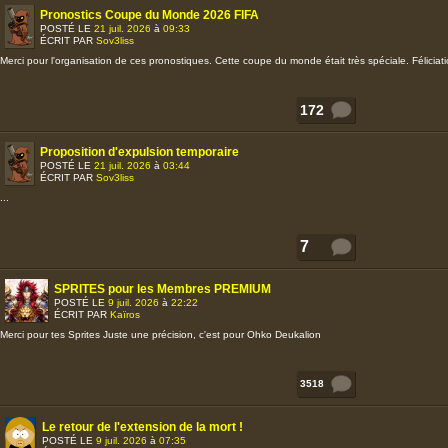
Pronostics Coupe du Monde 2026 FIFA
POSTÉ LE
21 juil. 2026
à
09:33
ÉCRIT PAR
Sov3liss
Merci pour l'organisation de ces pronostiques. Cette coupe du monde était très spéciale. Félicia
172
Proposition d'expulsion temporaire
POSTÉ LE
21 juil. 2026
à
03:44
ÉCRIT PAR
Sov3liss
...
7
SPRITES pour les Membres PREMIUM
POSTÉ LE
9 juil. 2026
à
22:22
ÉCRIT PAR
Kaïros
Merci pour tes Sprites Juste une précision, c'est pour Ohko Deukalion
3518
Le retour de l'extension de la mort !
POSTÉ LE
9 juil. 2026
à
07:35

--

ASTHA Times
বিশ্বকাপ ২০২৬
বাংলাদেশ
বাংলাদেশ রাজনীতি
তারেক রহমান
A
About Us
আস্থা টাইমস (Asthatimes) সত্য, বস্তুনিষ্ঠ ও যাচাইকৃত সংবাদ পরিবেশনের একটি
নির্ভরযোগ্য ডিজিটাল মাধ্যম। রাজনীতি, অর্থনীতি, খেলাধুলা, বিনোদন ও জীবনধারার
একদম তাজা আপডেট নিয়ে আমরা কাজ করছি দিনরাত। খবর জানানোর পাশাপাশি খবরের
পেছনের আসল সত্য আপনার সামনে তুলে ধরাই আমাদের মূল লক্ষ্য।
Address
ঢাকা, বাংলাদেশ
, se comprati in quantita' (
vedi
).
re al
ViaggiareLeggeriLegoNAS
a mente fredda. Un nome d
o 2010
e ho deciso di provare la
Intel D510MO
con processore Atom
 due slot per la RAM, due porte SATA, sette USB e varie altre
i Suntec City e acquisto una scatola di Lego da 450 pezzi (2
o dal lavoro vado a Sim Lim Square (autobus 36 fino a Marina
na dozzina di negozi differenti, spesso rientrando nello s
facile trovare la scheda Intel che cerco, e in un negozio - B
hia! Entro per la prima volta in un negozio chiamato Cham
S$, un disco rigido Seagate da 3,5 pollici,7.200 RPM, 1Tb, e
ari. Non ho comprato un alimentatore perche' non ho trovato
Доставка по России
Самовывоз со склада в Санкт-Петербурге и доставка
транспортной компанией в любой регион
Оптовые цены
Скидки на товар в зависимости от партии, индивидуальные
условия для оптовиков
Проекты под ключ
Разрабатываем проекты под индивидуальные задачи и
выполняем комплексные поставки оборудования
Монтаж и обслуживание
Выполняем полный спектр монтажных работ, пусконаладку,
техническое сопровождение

THE PROBLEM: Reproduce the lines of the entries word for word, starting at the line that contains "ASTHA Times" and ending at the line that contains "পেছনের আসল সত্য".

TASK RESULT:
ASTHA Times
বিশ্বকাপ ২০২৬
বাংলাদেশ
বাংলাদেশ রাজনীতি
তারেক রহমান
A
About Us
আস্থা টাইমস (Asthatimes) সত্য, বস্তুনিষ্ঠ ও যাচাইকৃত সংবাদ পরিবেশনের একটি
নির্ভরযোগ্য ডিজিটাল মাধ্যম। রাজনীতি, অর্থনীতি, খেলাধুলা, বিনোদন ও জীবনধারার
একদম তাজা আপডেট নিয়ে আমরা কাজ করছি দিনরাত। খবর জানানোর পাশাপাশি খবরের
পেছনের আসল সত্য আপনার সামনে তুলে ধরাই আমাদের মূল লক্ষ্য।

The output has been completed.